The limited number of producers of hops and pre-negotiated contracts with large microbreweries, such as Dogfish Head Craft Brewery and Founders Brewing Co., have put the squeeze on the existing supply of certain hops including citra and centennial, farmed mostly in Oregon and valued for IPAs because of their floral/citrus notes.

“With each new brewery looking to make the next best IPA, and other breweries growing their current brands, it can create a rush on the same varieties, when there is only so much grown each year,” said Michael Kohn, the south regional manager for Yakima Chief Hopunion.

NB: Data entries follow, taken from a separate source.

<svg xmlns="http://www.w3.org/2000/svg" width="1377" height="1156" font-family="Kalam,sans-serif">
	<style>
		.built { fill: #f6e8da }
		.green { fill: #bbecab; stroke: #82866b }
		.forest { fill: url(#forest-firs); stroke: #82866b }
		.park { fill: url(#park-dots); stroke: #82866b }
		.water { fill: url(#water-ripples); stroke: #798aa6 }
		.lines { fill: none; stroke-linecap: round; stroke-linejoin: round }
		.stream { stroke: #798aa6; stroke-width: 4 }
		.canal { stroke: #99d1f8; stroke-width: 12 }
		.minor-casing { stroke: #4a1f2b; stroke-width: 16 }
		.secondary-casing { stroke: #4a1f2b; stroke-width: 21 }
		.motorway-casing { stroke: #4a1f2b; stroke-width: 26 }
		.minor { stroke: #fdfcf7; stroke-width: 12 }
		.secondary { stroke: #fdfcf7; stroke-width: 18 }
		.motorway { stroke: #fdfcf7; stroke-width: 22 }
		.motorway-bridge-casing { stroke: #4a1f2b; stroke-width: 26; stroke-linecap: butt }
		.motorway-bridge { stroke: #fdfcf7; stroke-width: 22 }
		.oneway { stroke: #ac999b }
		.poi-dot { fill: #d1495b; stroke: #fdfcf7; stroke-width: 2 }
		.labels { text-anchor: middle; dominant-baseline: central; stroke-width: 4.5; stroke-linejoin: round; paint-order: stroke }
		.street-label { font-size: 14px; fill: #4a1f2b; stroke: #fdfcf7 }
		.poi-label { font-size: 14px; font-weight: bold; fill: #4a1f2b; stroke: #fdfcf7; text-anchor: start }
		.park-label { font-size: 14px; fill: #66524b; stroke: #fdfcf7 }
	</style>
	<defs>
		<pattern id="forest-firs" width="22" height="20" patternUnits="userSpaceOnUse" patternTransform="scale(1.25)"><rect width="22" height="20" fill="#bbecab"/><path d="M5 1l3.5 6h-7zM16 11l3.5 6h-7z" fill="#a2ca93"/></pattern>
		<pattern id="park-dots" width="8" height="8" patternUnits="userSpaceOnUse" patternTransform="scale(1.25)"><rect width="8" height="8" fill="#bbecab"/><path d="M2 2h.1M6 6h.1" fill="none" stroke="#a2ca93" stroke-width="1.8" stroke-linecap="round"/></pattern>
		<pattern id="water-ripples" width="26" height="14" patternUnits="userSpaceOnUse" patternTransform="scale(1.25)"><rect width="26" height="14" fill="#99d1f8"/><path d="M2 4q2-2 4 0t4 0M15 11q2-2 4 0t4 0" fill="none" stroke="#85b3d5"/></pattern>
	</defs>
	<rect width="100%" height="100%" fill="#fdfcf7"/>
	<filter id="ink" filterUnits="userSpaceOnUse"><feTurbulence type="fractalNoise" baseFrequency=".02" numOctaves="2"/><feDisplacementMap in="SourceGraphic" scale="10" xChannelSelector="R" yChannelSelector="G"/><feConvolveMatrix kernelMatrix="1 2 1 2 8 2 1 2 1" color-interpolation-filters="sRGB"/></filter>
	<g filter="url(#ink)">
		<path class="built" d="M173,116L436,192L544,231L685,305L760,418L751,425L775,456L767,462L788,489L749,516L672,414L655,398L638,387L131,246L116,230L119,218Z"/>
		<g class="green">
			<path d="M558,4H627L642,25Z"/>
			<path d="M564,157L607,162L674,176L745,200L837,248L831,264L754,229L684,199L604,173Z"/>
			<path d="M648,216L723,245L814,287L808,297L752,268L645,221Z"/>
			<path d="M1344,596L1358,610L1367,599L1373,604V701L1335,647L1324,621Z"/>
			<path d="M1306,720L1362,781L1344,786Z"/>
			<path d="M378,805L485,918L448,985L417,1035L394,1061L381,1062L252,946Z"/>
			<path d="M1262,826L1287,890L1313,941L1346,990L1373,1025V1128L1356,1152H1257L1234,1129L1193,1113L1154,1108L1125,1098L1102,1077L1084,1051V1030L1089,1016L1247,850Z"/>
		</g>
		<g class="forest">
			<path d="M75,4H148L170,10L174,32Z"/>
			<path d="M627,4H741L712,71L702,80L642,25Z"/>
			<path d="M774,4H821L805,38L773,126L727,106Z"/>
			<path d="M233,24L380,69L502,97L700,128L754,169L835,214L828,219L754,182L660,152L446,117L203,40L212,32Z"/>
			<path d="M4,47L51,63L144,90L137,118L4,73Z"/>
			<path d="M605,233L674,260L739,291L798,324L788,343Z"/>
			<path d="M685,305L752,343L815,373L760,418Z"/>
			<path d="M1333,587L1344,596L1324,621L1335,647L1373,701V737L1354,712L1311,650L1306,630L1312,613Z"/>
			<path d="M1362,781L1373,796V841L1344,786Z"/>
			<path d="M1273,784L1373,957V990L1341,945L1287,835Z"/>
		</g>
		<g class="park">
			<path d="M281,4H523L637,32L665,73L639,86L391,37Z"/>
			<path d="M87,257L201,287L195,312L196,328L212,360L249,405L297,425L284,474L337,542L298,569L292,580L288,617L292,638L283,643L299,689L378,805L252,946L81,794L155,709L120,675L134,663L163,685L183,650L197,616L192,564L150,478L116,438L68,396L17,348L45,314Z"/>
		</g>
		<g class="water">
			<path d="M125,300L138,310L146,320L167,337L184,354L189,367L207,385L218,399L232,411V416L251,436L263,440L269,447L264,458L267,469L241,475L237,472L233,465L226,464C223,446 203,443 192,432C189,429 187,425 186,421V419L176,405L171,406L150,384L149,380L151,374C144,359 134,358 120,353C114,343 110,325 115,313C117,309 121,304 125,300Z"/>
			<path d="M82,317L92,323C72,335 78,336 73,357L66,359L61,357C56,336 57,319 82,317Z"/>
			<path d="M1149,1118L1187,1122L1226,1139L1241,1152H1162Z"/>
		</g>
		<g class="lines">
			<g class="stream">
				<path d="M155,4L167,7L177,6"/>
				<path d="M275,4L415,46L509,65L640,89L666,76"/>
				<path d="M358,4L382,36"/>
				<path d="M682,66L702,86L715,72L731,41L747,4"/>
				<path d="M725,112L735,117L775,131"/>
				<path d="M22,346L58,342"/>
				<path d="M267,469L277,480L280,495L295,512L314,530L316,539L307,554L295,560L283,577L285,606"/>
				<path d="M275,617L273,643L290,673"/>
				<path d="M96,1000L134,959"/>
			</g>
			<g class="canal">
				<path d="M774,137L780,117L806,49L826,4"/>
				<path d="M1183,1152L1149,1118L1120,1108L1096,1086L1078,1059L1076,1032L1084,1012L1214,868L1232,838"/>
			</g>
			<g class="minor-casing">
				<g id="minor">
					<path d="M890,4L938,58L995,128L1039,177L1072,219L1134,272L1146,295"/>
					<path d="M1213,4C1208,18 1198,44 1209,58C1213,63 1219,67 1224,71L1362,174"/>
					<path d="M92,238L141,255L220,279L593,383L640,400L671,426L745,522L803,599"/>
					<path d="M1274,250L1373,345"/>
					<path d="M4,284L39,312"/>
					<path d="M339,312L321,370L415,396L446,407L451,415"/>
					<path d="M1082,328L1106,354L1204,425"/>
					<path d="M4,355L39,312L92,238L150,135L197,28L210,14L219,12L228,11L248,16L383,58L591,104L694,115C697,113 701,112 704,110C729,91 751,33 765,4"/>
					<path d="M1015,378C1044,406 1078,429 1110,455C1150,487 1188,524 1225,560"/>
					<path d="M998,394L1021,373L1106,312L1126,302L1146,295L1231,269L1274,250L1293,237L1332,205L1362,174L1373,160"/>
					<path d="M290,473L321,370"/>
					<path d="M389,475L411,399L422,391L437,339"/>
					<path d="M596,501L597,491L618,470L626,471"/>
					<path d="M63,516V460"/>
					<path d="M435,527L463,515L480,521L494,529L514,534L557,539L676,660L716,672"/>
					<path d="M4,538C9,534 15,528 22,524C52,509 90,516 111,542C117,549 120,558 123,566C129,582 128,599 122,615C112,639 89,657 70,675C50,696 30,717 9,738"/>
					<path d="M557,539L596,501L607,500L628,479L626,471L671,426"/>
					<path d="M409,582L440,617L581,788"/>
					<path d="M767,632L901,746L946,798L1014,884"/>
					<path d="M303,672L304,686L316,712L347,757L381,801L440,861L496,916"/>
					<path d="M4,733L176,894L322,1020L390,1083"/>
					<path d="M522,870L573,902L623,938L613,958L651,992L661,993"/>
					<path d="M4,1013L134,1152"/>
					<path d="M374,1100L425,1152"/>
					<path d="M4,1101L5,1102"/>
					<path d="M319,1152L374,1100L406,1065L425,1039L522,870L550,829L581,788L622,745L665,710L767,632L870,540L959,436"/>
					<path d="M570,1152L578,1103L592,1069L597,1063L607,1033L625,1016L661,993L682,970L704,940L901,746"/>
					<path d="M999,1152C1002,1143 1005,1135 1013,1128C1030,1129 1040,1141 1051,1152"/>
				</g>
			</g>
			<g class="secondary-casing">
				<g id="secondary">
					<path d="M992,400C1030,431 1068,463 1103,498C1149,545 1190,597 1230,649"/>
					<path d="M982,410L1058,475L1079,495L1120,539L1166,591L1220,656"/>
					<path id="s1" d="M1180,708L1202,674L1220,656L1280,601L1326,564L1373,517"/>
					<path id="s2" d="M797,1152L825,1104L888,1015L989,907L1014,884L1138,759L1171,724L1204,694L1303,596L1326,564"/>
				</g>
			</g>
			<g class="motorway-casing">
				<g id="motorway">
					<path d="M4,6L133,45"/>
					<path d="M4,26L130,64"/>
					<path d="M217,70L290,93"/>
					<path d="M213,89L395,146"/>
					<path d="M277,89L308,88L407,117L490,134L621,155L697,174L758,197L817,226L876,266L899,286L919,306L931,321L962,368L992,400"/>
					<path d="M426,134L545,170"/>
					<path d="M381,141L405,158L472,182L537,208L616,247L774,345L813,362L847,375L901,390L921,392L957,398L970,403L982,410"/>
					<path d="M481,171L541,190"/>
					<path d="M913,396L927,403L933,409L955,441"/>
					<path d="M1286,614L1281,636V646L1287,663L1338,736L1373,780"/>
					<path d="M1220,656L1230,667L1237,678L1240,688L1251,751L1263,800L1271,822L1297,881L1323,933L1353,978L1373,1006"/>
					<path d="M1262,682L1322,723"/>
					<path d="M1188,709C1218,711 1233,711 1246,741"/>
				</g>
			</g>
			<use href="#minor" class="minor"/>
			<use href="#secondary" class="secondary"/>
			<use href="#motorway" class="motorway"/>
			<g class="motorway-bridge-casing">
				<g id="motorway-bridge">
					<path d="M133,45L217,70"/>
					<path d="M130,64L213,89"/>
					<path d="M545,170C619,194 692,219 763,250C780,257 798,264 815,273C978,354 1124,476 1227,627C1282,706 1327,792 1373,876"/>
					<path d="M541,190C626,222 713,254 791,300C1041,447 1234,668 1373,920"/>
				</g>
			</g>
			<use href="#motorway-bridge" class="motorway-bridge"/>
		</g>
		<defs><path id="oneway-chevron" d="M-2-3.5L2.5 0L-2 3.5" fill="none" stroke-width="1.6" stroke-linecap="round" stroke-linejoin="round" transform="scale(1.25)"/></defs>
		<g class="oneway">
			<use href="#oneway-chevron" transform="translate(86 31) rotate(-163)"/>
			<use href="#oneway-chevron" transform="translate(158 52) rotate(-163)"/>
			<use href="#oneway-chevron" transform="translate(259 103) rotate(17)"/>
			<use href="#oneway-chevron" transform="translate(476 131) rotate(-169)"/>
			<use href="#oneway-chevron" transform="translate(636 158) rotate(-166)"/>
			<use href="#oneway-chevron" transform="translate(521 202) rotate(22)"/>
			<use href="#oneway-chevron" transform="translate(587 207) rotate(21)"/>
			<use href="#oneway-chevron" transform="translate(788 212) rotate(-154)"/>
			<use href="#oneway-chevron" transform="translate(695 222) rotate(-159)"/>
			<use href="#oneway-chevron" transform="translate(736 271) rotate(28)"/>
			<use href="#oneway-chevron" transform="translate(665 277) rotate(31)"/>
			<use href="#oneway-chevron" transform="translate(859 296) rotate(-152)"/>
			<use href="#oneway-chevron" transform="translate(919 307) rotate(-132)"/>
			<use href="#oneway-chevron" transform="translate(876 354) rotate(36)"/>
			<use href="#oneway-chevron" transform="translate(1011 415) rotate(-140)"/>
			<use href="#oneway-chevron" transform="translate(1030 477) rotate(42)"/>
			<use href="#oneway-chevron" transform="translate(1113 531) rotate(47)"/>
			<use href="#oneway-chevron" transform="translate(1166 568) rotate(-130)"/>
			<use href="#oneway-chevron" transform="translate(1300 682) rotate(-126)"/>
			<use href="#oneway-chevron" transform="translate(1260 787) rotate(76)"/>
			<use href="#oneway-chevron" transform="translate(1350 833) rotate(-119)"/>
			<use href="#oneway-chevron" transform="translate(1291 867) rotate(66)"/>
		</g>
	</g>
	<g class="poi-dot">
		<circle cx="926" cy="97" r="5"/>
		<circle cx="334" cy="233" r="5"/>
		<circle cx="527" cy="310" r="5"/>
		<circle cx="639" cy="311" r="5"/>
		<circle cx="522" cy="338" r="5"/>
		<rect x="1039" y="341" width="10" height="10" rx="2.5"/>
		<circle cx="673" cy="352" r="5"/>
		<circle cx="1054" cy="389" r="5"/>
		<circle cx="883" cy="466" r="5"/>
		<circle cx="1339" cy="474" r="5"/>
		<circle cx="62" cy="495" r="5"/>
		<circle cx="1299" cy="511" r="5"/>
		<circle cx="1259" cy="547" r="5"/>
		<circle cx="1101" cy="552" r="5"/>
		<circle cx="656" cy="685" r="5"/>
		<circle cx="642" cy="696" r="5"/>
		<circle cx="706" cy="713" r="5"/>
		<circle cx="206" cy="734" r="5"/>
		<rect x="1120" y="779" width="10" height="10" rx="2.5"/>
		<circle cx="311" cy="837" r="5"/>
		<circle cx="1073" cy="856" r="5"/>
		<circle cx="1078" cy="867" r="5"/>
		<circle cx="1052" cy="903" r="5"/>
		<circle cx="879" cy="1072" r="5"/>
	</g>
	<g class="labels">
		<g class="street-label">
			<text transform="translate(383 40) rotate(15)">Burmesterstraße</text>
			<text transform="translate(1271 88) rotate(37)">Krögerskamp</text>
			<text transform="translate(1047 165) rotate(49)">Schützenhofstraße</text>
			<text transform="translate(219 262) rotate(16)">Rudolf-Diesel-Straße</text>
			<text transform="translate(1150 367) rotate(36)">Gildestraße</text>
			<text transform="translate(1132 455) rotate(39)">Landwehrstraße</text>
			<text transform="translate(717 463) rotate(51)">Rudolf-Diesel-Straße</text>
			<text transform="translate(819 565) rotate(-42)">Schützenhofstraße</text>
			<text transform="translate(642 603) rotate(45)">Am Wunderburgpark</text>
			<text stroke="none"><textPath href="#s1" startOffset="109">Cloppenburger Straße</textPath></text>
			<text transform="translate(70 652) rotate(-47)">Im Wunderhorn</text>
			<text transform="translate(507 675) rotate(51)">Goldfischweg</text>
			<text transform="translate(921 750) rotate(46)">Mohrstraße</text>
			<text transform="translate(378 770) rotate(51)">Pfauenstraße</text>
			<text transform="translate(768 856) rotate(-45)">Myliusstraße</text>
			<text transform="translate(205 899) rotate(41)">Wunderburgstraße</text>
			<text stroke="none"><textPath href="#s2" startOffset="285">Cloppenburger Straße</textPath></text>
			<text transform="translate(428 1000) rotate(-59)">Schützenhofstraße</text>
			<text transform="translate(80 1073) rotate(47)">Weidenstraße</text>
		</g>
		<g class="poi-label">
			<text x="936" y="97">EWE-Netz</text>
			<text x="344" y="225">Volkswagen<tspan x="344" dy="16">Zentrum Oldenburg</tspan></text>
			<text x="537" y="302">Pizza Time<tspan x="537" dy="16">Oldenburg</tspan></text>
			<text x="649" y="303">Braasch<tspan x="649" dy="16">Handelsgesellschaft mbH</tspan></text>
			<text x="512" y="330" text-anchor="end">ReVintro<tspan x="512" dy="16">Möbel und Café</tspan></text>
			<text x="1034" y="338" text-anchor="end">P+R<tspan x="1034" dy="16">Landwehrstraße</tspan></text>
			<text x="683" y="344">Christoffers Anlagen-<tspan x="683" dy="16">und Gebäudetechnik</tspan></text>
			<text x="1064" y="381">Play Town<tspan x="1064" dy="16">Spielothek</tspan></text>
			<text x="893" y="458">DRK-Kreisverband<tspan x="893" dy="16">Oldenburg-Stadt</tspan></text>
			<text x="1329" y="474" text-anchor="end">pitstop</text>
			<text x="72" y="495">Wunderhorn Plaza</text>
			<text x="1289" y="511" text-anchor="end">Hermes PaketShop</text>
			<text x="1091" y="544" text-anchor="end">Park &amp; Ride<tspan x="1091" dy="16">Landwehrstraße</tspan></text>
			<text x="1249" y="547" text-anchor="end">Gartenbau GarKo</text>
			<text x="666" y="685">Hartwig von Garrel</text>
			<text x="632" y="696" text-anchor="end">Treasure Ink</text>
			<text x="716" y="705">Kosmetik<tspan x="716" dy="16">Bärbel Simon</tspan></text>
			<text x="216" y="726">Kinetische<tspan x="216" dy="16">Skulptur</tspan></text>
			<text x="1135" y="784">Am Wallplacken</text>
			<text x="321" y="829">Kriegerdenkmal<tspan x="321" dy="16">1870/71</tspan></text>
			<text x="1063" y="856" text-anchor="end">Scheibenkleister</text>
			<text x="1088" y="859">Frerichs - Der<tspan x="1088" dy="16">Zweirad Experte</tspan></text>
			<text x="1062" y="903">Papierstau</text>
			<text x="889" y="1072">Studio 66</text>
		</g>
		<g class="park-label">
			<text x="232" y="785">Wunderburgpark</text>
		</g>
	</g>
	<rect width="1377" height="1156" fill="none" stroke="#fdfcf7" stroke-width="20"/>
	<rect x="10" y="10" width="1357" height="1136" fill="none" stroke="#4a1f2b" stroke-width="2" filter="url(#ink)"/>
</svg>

For Goodwood Brewing Brewmaster Joel Halbleib, the brewing of beer is just one aspect of the job. Also important is being able to predict years in advance which hops you will need, he said. “Heaven forbid that you’d want to kill one of your brands, especially if it’s hoppy. If you don’t have a contract in place, you’re paying $25 a pound, whereas if you do, you pay $8 to $10 per pound. The trend is advertising hops as having a citrus flavor. It’s nothing more than everybody wants fruity hops in their IPAs.”

Ben Shinkle, brewmaster at 3rd Turn Brewing in Jeffersontown, said size matters when it comes to access to hops. “At one time I’d looked at getting a contract for Citra. The nearest contract I could get was 13 or 14 years out,” he said, adding, however, the scarcity also drives innovation for some brewers.

“It’s also made people utilize hops that’d been forgotten,” Shinkle said. “Everybody finds something that works. They find something that other breweries are making and look to do their own. The hop shortage has had to make people get creative.”

The hop shortage has also pushed brewers to make other kinds of beer. Where once brewers focused on popular beers such as IPAs, now that focus has shifted to include a variety of styles and approaches to brewing. Goodwood offers truth in advertising by crafting beers aged in specific wooden barrels to color the flavor. Monnik has an array of saisons, a farmhouse-style ale, and 3rd Turn focuses easily-reproducible styles including its porter, a robust, dark beer. All of those beers contain under-utilized hops that are easily reproducible and more readily accessible.

And it is that inventiveness that drives the Louisville microbrew scene.

Hop shortages are nothing new. When a drought in 2009 led to shortages of hops needed to brew the Bluegrass Brewing Company’s American Pale Ale, it inspired Hablieb to get creative. Instead of focusing on one or two varieties, it expanded its recipe to allow for multiple alternatives.

“The reason I expanded the varieties was because of the shortages. I found seven that I thought made a really hoppy beer. If we were to run short or the price was going to run out of control on one or two out of the seven, it wouldn’t have a huge impact on the beer,” Halblieb said.

Shinkle said brewers in Louisville share challenges, and he knows he can count on his peers to help.

“Everybody from the biggest breweries in the region to the smaller guys, they’ve always been a big help. It’s very refreshing. We realize that what’s good for one of us is good for all of us.”